INPUT DATA:
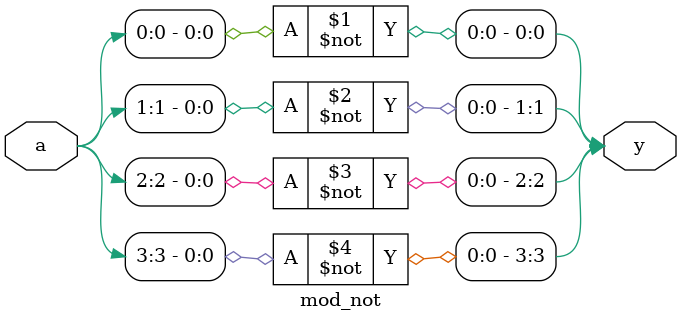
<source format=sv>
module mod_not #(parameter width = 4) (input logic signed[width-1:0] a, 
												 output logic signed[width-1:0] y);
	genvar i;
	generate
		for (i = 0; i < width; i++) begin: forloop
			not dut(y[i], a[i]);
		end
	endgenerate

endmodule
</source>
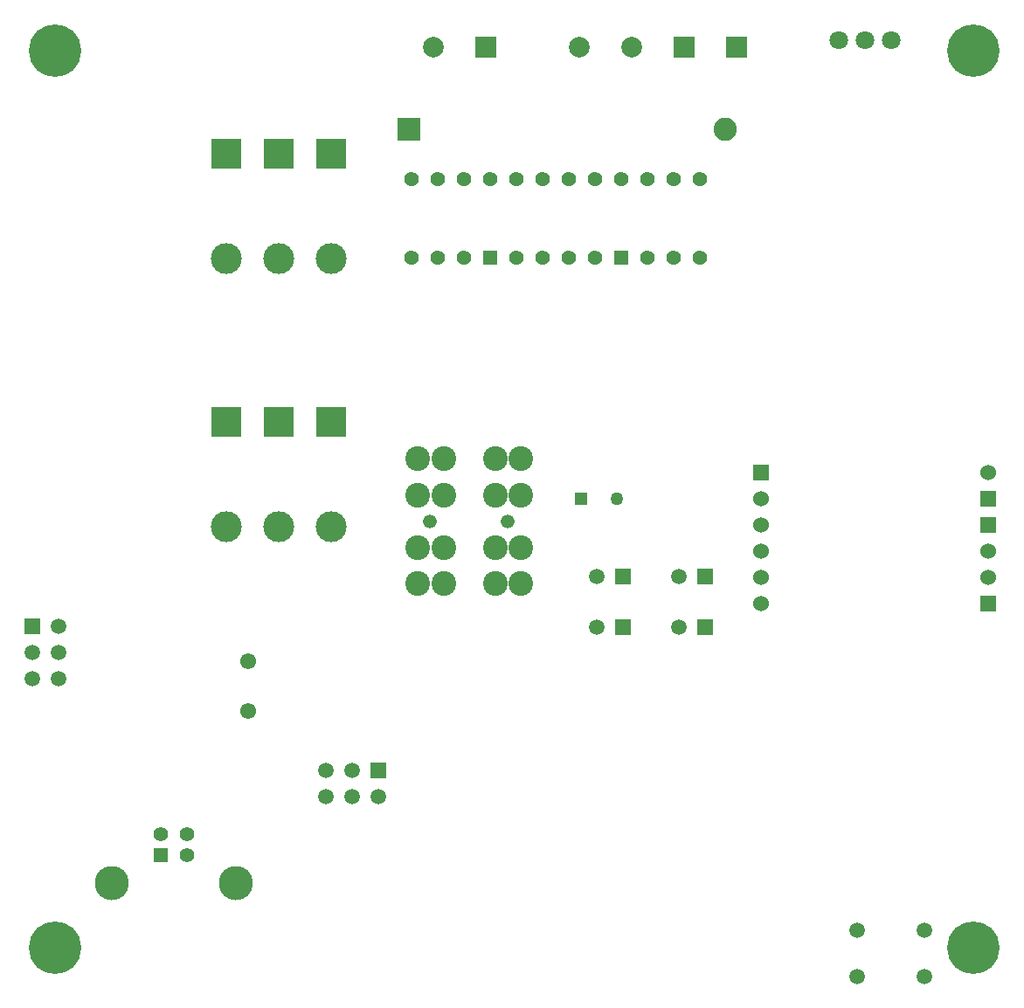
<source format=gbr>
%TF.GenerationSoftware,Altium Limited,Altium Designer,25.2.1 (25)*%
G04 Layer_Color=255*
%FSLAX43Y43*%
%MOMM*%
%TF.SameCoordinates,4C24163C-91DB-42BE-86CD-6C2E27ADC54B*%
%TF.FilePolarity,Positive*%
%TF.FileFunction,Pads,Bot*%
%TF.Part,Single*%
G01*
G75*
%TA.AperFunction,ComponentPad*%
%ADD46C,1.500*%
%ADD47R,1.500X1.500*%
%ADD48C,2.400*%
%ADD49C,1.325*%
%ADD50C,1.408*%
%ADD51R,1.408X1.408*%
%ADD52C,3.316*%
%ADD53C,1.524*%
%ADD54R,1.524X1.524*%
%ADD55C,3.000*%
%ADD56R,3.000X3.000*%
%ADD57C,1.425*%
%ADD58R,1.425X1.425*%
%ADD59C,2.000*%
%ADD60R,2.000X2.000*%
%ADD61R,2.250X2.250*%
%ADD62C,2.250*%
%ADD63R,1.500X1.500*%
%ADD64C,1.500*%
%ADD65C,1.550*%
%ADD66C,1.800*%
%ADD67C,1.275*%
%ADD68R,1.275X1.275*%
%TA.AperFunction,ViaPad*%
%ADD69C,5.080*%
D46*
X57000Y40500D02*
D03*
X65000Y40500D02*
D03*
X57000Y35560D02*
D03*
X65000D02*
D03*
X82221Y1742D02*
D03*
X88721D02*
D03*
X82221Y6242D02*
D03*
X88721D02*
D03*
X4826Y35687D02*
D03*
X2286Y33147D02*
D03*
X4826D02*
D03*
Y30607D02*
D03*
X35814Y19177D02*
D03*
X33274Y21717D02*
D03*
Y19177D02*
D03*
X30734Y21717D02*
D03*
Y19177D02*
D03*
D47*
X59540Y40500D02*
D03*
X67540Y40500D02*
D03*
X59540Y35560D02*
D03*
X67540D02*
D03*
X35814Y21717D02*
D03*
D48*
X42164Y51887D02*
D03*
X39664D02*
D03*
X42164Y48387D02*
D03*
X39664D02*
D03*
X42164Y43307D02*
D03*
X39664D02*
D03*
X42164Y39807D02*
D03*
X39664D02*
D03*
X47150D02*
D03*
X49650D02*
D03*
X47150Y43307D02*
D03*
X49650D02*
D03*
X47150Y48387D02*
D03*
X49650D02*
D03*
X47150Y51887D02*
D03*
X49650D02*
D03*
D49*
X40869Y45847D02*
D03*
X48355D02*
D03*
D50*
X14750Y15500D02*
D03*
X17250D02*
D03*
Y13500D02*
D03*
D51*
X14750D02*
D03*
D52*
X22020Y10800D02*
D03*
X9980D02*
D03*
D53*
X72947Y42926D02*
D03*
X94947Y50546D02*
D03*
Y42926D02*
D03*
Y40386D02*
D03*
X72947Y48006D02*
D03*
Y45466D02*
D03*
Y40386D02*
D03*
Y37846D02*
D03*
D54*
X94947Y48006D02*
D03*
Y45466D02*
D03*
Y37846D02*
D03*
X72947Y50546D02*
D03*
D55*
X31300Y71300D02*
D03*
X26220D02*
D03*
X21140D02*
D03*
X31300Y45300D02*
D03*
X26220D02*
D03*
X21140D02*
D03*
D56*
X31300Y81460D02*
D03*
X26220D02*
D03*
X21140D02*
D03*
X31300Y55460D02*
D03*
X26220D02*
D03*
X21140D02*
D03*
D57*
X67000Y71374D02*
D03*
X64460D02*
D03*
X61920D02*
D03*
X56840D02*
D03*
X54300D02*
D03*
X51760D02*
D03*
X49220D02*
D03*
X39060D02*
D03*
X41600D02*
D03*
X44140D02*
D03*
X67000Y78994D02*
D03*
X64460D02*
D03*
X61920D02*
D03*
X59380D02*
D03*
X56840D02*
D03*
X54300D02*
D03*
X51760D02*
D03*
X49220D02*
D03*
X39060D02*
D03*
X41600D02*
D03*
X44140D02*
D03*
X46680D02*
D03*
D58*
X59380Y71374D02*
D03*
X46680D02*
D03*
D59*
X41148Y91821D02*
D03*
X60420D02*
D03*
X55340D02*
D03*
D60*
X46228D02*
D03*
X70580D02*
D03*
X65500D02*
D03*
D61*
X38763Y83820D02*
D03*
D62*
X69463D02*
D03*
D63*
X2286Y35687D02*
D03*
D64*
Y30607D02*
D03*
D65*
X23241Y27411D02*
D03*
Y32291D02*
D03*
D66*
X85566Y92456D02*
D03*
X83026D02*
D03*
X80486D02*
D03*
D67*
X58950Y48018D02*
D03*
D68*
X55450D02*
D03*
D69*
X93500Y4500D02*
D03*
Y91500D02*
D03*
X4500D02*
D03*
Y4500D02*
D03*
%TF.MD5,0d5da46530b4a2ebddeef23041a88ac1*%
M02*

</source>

TASK GOAL:
Note how many lines above hold "logic" and give that figure alone.

ANSWER BELOW:
2